- _Exercise directions_: Leaving the pictures aside, repeat each line below exactly.

_ _ _ _

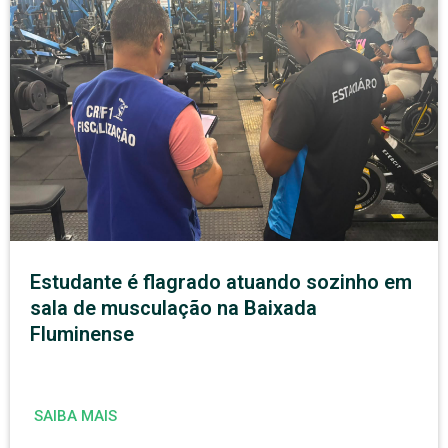
Estudante é flagrado atuando sozinho em
sala de musculação na Baixada
Fluminense
SAIBA MAIS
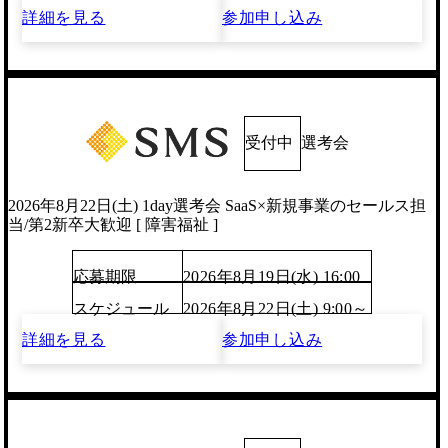
詳細を見る
参加申し込み
受付中
選考会
2026年8月22日(土) 1day選考会 SaaS×新規事業のセールス担
当/第2新卒大歓迎 [ 障害福祉 ]
応募期限
2026年8月19日(水) 16:00
スケジュール
2026年8月22日(土) 9:00～
詳細を見る
参加申し込み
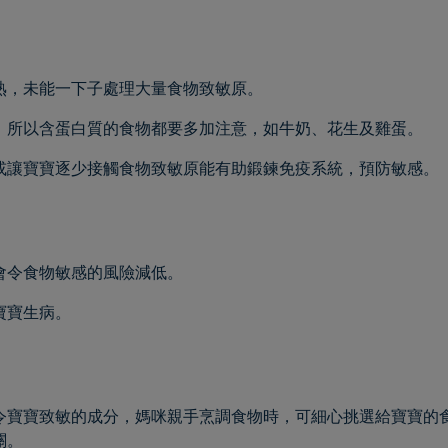
熟，未能一下子處理大量食物致敏原。
，所以含蛋白質的食物都要多加注意，如牛奶、花生及雞蛋。
或讓寶寶逐少接觸食物致敏原能有助鍛鍊免疫系統，預防敏感。
會令食物敏感的風險減低。
寶寶生病。
令寶寶致敏的成分，媽咪親手烹調食物時，可細心挑選給寶寶的
關。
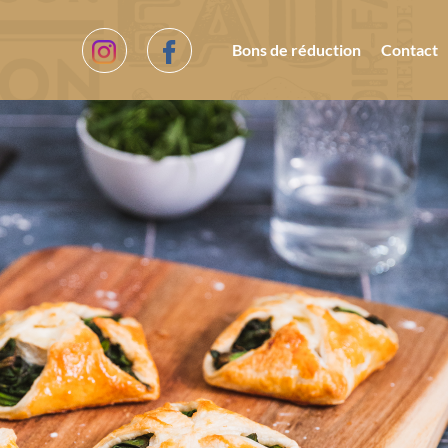
Bons de réduction
Contact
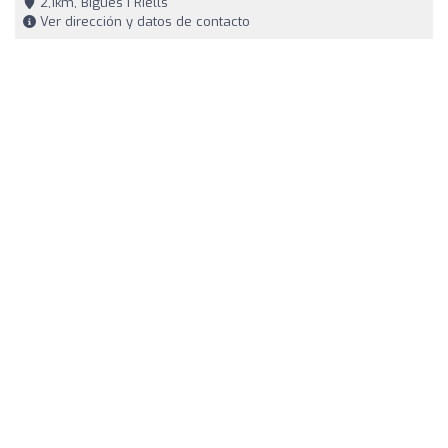
2,1km, Bigues i Riells
Ver dirección y datos de contacto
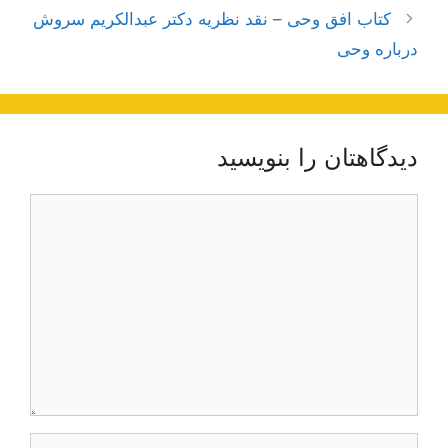
نوشته‌ها
کتاب افق وحی – نقد نظريه دکتر عبدالكريم سروش
درباره وحى
دیدگاهتان را بنویسید
دیدگاه
نام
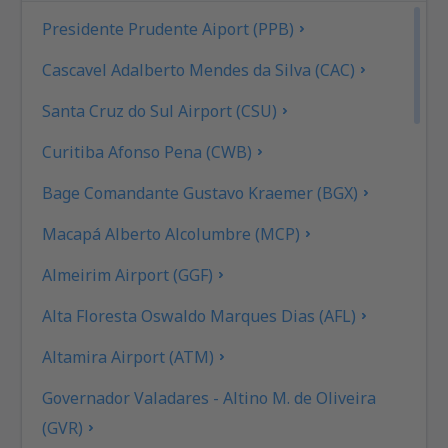
Presidente Prudente Aiport (PPB)
Cascavel Adalberto Mendes da Silva (CAC)
Santa Cruz do Sul Airport (CSU)
Curitiba Afonso Pena (CWB)
Bage Comandante Gustavo Kraemer (BGX)
Macapá Alberto Alcolumbre (MCP)
Almeirim Airport (GGF)
Alta Floresta Oswaldo Marques Dias (AFL)
Altamira Airport (ATM)
Governador Valadares - Altino M. de Oliveira
(GVR)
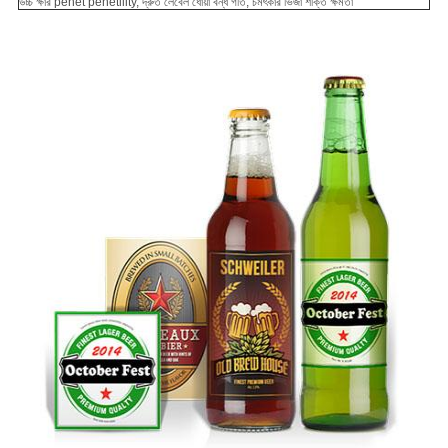
উচ্চ ক্ষার penet penetility, দ্রুত লেবেল ধোয়া বন্ধ গতি, চমৎকার ভিজা শক্তি
ক্ষমতা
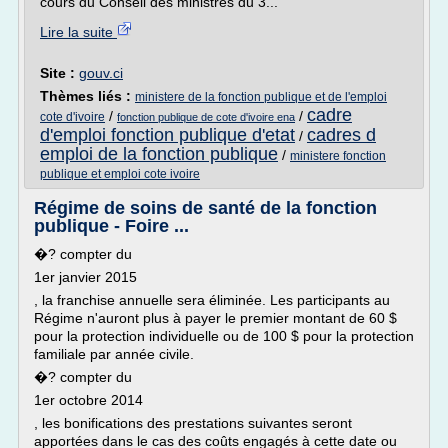
cours du Conseil des ministres du 3...
Lire la suite
Site :
gouv.ci
Thèmes liés :
ministere de la fonction publique et de l'emploi
cadre
/
/
cote d'ivoire
fonction publique de cote d'ivoire ena
d'emploi fonction publique d'etat
cadres d
/
emploi de la fonction publique
/
ministere fonction
publique et emploi cote ivoire
Régime de soins de santé de la fonction
publique - Foire ...
�? compter du
1er janvier 2015
, la franchise annuelle sera éliminée. Les participants au
Régime n'auront plus à payer le premier montant de 60 $
pour la protection individuelle ou de 100 $ pour la protection
familiale par année civile.
�? compter du
1er octobre 2014
, les bonifications des prestations suivantes seront
apportées dans le cas des coûts engagés à cette date ou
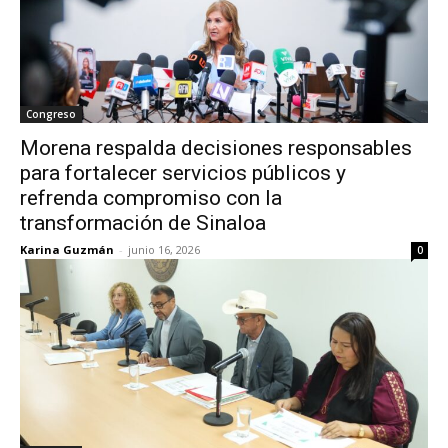
Congreso
Morena respalda decisiones responsables
para fortalecer servicios públicos y
refrenda compromiso con la
transformación de Sinaloa
Karina Guzmán
-
junio 16, 2026
0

_ _ _ _

- _Result below_:
Estudante é flagrado atuando sozinho em
sala de musculação na Baixada
Fluminense
SAIBA MAIS
詳細を見る
参加申し込み
受付中
選考会
2026年8月22日(土) 1day選考会 SaaS×新規事業のセールス担
当/第2新卒大歓迎 [ 障害福祉 ]
応募期限
2026年8月19日(水) 16:00
スケジュール
2026年8月22日(土) 9:00～
詳細を見る
参加申し込み
熟，未能一下子處理大量食物致敏原。
，所以含蛋白質的食物都要多加注意，如牛奶、花生及雞蛋。
或讓寶寶逐少接觸食物致敏原能有助鍛鍊免疫系統，預防敏感。
會令食物敏感的風險減低。
寶寶生病。
令寶寶致敏的成分，媽咪親手烹調食物時，可細心挑選給寶寶的
關。
Bons de réduction
Contact
2,1km, Bigues i Riells
Ver dirección y datos de contacto
نوشته‌ها
کتاب افق وحی – نقد نظريه دکتر عبدالكريم سروش
درباره وحى
دیدگاهتان را بنویسید
دیدگاه
نام
Presidente Prudente Aiport (PPB)
Cascavel Adalberto Mendes da Silva (CAC)
Santa Cruz do Sul Airport (CSU)
Curitiba Afonso Pena (CWB)
Bage Comandante Gustavo Kraemer (BGX)
Macapá Alberto Alcolumbre (MCP)
Almeirim Airport (GGF)
Alta Floresta Oswaldo Marques Dias (AFL)
Altamira Airport (ATM)
Governador Valadares - Altino M. de Oliveira
(GVR)
উচ্চ ক্ষার penet penetility, দ্রুত লেবেল ধোয়া বন্ধ গতি, চমৎকার ভিজা শক্তি
ক্ষমতা
cours du Conseil des ministres du 3...
Lire la suite
Site :
gouv.ci
Thèmes liés :
ministere de la fonction publique et de l'emploi
cadre
/
/
cote d'ivoire
fonction publique de cote d'ivoire ena
d'emploi fonction publique d'etat
cadres d
/
emploi de la fonction publique
/
ministere fonction
publique et emploi cote ivoire
Régime de soins de santé de la fonction
publique - Foire ...
�? compter du
1er janvier 2015
, la franchise annuelle sera éliminée. Les participants au
Régime n'auront plus à payer le premier montant de 60 $
pour la protection individuelle ou de 100 $ pour la protection
familiale par année civile.
�? compter du
1er octobre 2014
, les bonifications des prestations suivantes seront
apportées dans le cas des coûts engagés à cette date ou
Congreso
Morena respalda decisiones responsables
para fortalecer servicios públicos y
refrenda compromiso con la
transformación de Sinaloa
Karina Guzmán
-
junio 16, 2026
0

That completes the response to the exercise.